SAU Honors College

The SAU Honors College was founded in 2003 by Dr. David Rankin, president of SAU. Dr. Lynne Belcher served as founding director and is retired from SAU. The Honors College seeks and admits qualified students who seek to pursue a serious academic program with equally gifted peers and committed teachers. Honors classes are small and provide academically enriching opportunities for students and the faculty who teach them. Currently, SAU enrolls nearly 170 honors students and graduates about 66% of admitees in four years or less. Anyone interested in applying to the Honors College or seeking further information should contact the director, Dr. Edward P. Kardas at epkardas@saumag.edu or at 870 904-8897.

Wednesday, October 6, 2010

Rives, Tyler: Paglia


Insulting at the least, Camille Paglia’s article “Revalorizing the Trades” is nothing more than pessimistic banter.  Yes, it is clear that the global economy is not exactly performing to the highest standards (congratulations on figuring that one out), but is this necessarily a bad thing in the realm of higher education?

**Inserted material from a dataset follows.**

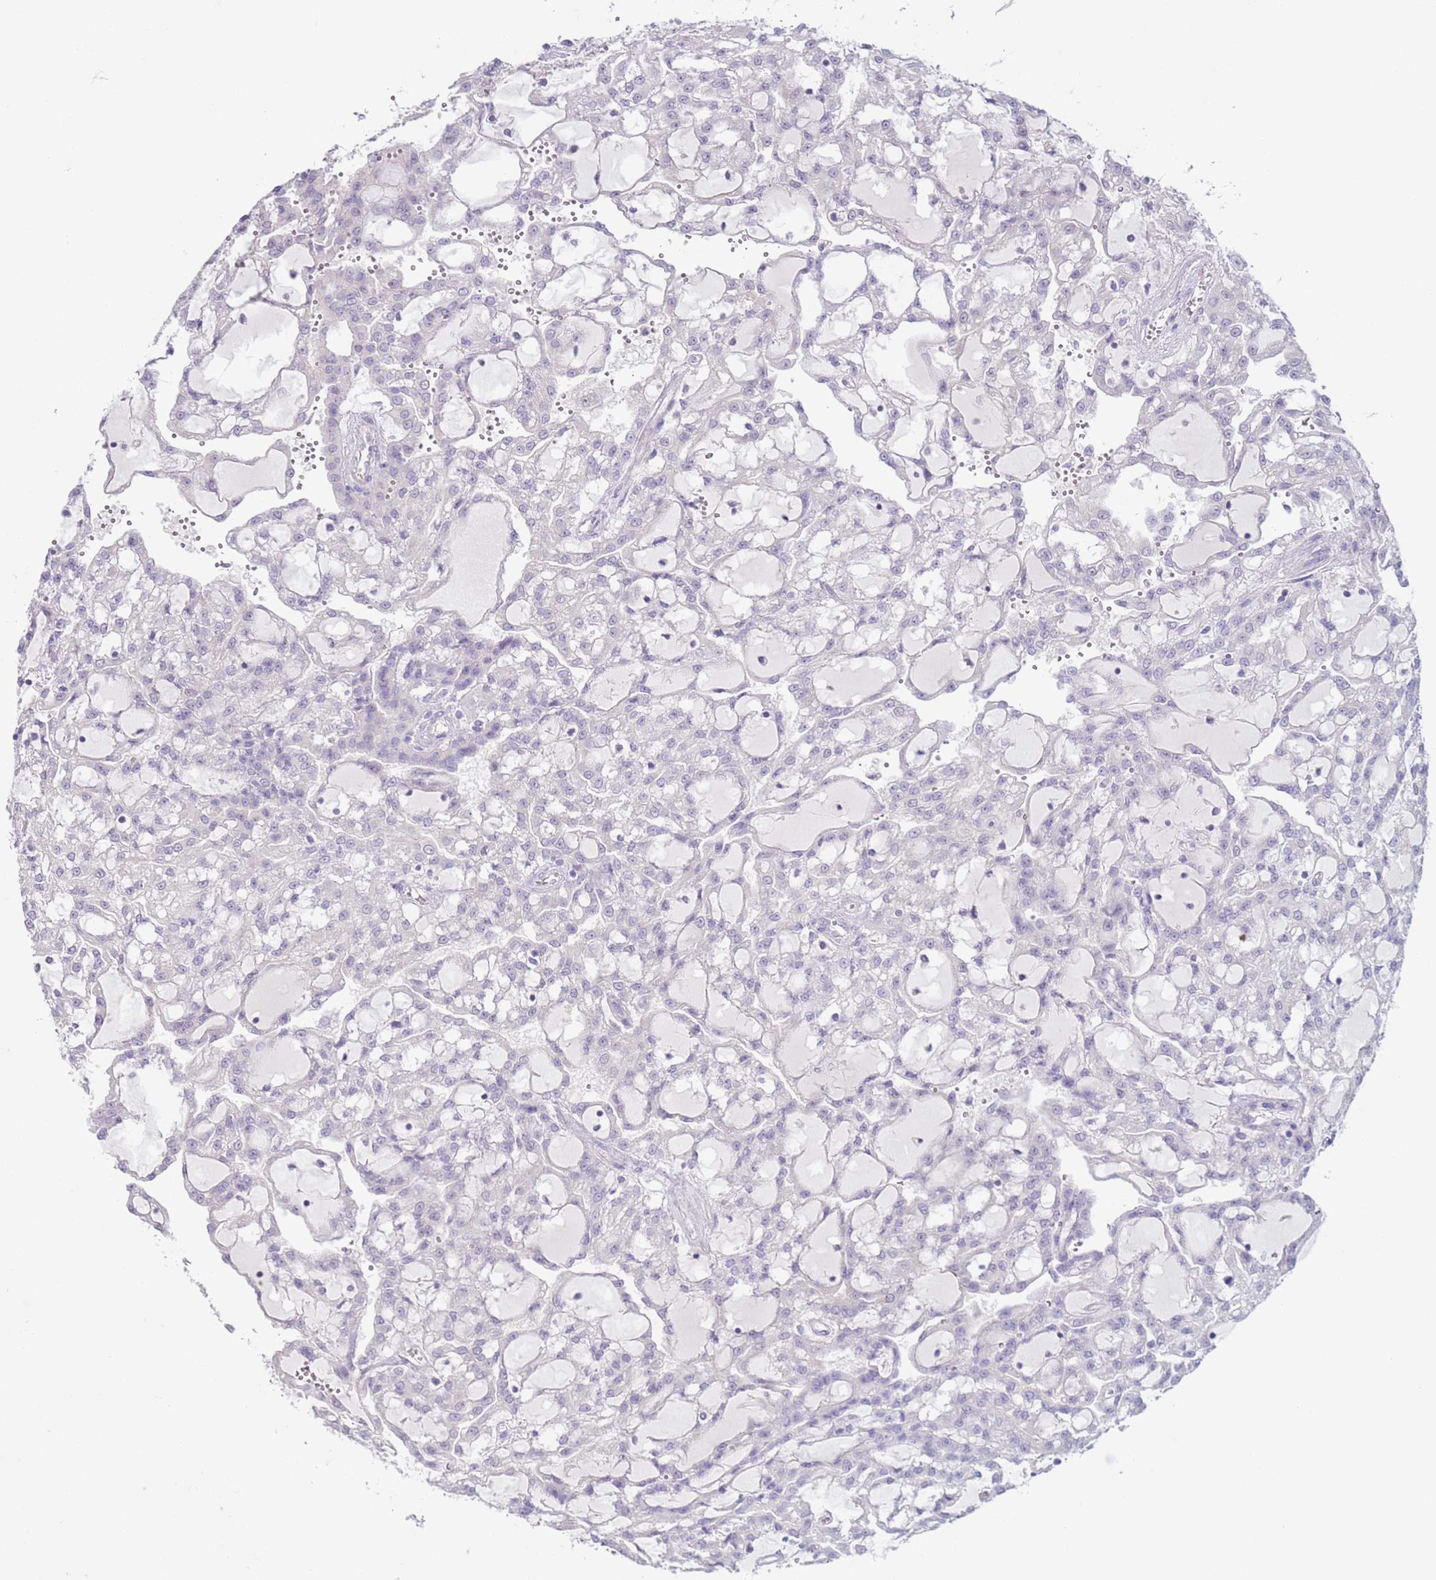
{"staining": {"intensity": "negative", "quantity": "none", "location": "none"}, "tissue": "renal cancer", "cell_type": "Tumor cells", "image_type": "cancer", "snomed": [{"axis": "morphology", "description": "Adenocarcinoma, NOS"}, {"axis": "topography", "description": "Kidney"}], "caption": "IHC of renal adenocarcinoma demonstrates no expression in tumor cells.", "gene": "NPAP1", "patient": {"sex": "male", "age": 63}}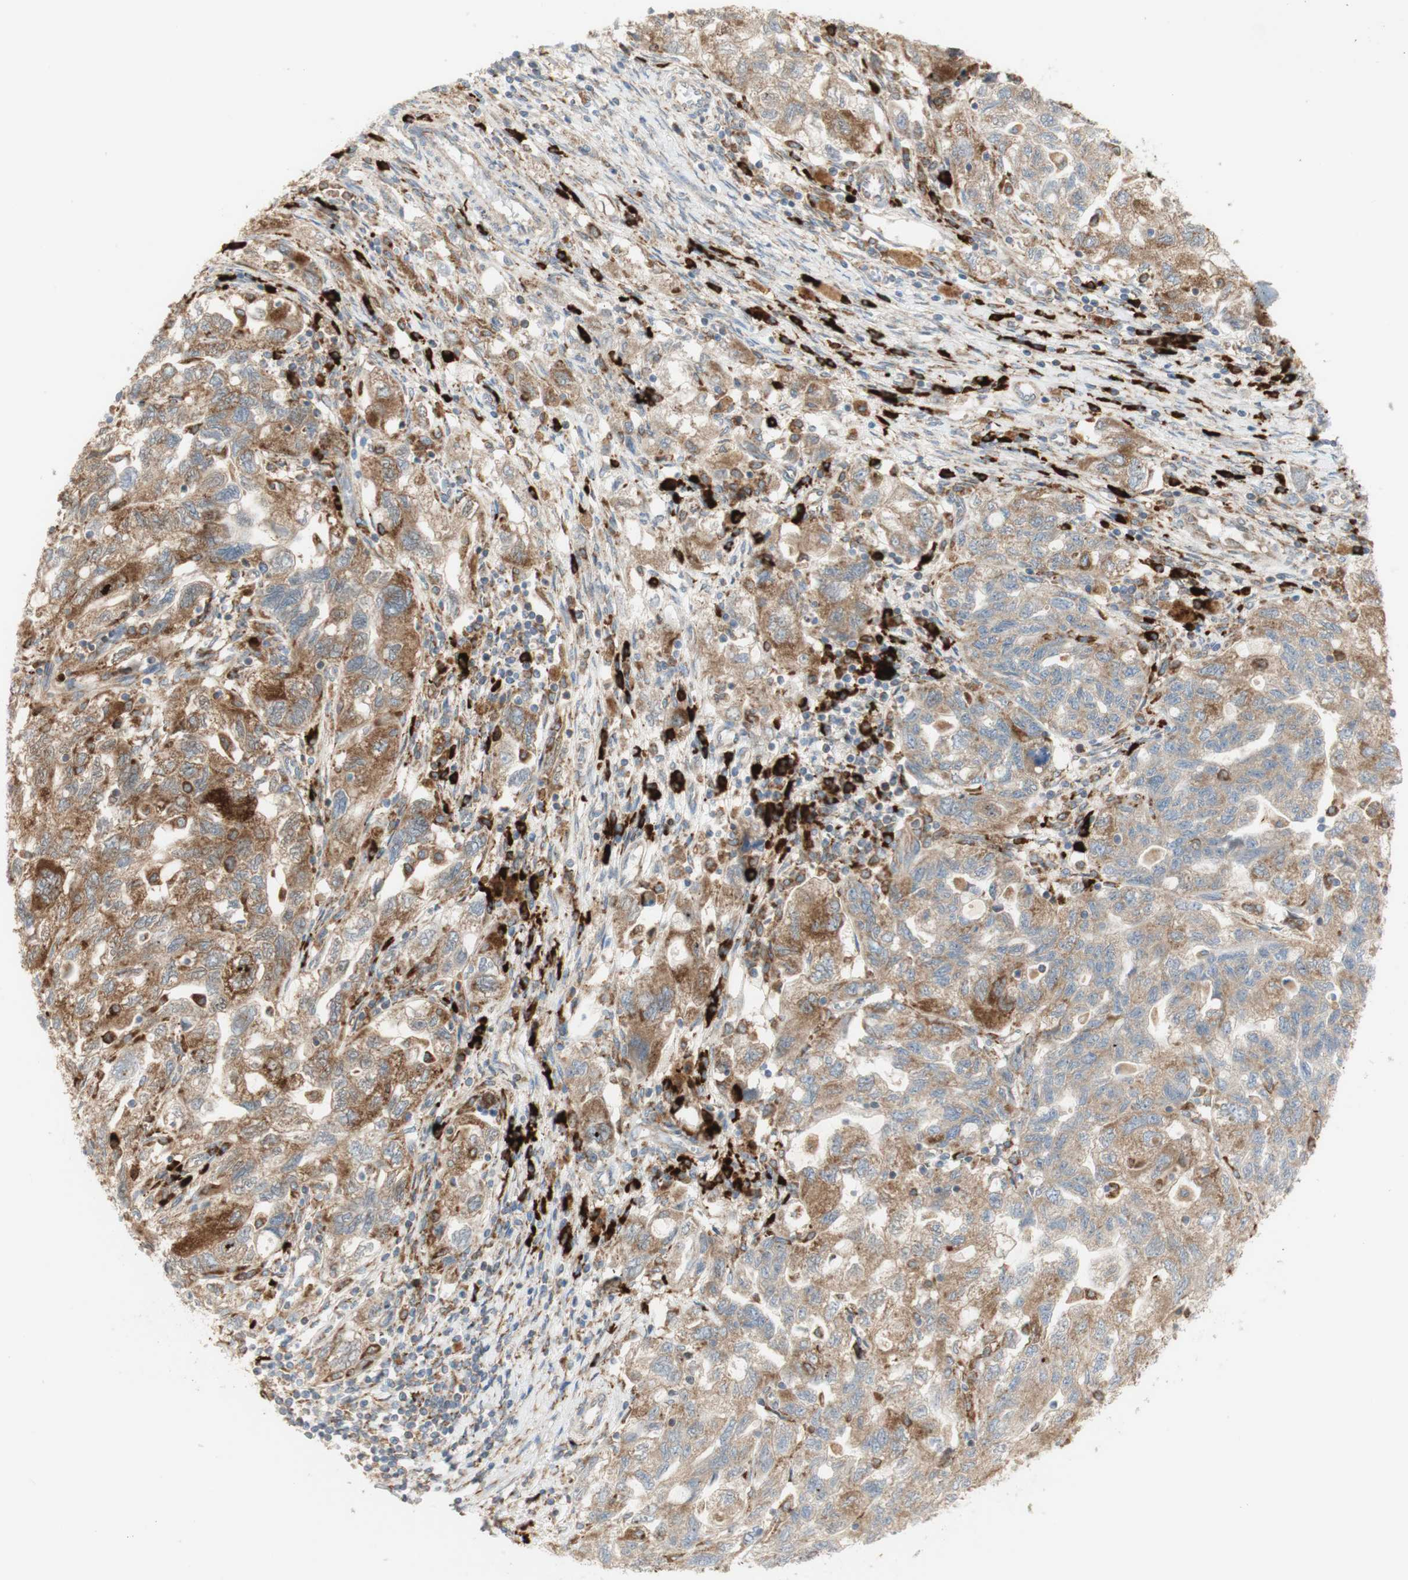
{"staining": {"intensity": "moderate", "quantity": ">75%", "location": "cytoplasmic/membranous"}, "tissue": "ovarian cancer", "cell_type": "Tumor cells", "image_type": "cancer", "snomed": [{"axis": "morphology", "description": "Carcinoma, NOS"}, {"axis": "morphology", "description": "Cystadenocarcinoma, serous, NOS"}, {"axis": "topography", "description": "Ovary"}], "caption": "Immunohistochemical staining of ovarian cancer (carcinoma) demonstrates medium levels of moderate cytoplasmic/membranous protein positivity in about >75% of tumor cells. The staining was performed using DAB to visualize the protein expression in brown, while the nuclei were stained in blue with hematoxylin (Magnification: 20x).", "gene": "MANF", "patient": {"sex": "female", "age": 69}}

Speaking in reference to Southern Arkansas University, admissions are at an all time high. The reason for that just might be the receding economy.  With fewer jobs requiring skill-less workers, more high school graduates are relying on a form of higher education to find better occupations in the American workforce.  However, Paglia is not a believer in today’s form of higher education stating that, “college education is doing a poor job in preparing young people for a life outside of the narrow band of the professional class.” Devoted to joining the professional class, my opinion is truly obsolete and possibly biased, but I have to disagree with Paglia on this. Paglia lends blame to the flexibility of the American education system stating that the system leaves very little room for “alternative career tracks.” To me, this idea is nonsense, the university is built on the idea of flexibility and clearly embraces that fact.

Paglia continually reiterates the importance of a job-centered education and stresses that this should be the primary concern of educators.  “The idea that college is a contemplative realm of humanistic inquiry, removed from vulgar material needs, is nonsense.” Now there is an idea that I can agree with Paglia on, but I have a hard time believing that Paglia is actually naïve enough to believe that students are attending college simply for human inquiry.  Camille Paglia is in desperate need of a wake-up call. If what she proposes is true, then honestly the only solution is less flexibility, contradicting some of her previous concerns.  Paglia states that, “[she] was lucky enough to experience college in the 1960s.” So, what gives her the expertise to write on the problems of the internal structure of the American collegiate system today?  Paglia clearly has strong opinions of the higher education system of the Western world most of which appear to me to be assumptions that lack verity.

Possibly, I am the one out of the loop and I am naïve to believe that my university is preparing me for a career, but as a student, an internal and pivotal part of the collegiate system, I cannot find a stitch of truth within “Revalorizing the Trades.” And too as an admirer of the professional class, I am an exception according to the article, which may explain why I so strongly disagree with Paglia. Either way, the ideas expressed within Paglia’s article were certainly polarizing and definitely got my gears going.